# ABOUT THIS TASK
Records follow. Select each line holding "harus".

☆ ☆ ☆ ☆ ☆

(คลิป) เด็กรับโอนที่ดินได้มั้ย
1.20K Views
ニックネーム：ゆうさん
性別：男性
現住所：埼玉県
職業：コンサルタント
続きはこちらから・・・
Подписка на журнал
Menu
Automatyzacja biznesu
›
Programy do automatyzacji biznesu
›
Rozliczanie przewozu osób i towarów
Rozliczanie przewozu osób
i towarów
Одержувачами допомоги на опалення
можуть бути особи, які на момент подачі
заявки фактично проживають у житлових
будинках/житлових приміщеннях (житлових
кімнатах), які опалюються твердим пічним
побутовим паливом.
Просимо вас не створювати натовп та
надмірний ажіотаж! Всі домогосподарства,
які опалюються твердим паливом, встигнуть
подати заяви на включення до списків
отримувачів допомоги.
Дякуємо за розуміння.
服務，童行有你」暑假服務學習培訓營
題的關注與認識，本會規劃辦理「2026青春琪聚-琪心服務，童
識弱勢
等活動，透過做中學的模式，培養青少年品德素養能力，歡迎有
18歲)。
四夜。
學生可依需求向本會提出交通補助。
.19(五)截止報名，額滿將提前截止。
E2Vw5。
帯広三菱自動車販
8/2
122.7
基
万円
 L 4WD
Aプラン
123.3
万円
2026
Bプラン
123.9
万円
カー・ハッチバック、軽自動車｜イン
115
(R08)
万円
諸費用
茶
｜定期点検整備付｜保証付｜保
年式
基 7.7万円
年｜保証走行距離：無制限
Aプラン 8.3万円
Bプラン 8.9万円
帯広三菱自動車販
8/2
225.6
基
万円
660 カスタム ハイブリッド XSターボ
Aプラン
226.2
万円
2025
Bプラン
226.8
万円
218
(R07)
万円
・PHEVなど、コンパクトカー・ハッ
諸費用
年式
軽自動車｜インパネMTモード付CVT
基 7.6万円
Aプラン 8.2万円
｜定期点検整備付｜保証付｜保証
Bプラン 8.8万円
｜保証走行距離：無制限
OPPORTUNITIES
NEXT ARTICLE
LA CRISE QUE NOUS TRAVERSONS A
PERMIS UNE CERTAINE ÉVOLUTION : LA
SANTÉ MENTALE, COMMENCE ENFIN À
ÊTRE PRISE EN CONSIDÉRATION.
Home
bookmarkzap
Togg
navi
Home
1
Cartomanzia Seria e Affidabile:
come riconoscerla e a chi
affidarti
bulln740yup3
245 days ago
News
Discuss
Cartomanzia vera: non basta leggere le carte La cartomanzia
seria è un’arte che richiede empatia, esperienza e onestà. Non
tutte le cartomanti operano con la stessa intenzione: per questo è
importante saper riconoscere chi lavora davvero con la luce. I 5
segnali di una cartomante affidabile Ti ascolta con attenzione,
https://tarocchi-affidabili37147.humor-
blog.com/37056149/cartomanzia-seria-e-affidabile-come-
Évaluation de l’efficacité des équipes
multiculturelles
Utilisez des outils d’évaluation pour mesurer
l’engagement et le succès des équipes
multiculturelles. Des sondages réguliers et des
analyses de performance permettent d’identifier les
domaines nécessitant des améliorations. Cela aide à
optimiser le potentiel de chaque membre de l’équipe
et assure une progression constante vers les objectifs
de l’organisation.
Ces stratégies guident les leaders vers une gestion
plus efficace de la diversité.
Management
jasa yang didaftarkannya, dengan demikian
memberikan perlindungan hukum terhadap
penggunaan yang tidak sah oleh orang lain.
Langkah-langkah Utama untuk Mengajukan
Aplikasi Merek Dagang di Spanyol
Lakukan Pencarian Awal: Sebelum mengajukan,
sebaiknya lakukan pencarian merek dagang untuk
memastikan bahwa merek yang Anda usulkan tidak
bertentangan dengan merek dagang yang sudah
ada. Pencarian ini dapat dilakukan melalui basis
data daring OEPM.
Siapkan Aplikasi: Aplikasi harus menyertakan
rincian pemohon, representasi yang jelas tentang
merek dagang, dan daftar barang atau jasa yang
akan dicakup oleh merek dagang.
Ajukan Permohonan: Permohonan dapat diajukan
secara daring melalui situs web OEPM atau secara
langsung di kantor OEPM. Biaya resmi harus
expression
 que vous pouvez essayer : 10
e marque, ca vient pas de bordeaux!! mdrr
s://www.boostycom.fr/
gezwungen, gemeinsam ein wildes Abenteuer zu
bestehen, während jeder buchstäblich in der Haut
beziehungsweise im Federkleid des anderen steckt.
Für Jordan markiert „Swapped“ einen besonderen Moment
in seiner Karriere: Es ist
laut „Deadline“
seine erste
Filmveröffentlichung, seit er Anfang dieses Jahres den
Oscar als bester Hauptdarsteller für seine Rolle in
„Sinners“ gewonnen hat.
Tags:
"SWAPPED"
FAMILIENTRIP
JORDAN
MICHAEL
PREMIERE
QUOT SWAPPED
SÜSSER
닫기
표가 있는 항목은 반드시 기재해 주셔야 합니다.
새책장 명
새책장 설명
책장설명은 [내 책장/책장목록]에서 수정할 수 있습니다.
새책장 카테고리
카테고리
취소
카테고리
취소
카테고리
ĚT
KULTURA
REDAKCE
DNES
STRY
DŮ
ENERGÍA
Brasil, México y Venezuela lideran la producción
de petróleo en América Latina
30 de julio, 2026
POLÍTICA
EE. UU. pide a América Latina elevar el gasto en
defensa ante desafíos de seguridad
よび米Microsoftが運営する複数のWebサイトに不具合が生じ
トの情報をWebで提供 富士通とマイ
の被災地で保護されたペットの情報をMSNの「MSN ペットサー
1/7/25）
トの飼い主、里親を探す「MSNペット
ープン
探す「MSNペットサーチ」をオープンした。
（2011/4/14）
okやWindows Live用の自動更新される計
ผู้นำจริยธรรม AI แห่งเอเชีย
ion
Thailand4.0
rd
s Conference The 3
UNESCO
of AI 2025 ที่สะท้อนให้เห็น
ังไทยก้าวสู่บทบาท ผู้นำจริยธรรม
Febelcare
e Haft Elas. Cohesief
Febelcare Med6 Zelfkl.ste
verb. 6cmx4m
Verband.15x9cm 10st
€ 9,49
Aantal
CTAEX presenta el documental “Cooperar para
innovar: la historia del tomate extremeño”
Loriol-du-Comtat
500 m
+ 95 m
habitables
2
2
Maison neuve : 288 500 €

☆ ☆ ☆ ☆ ☆

# COMPLETED TASK
Siapkan Aplikasi: Aplikasi harus menyertakan
langsung di kantor OEPM. Biaya resmi harus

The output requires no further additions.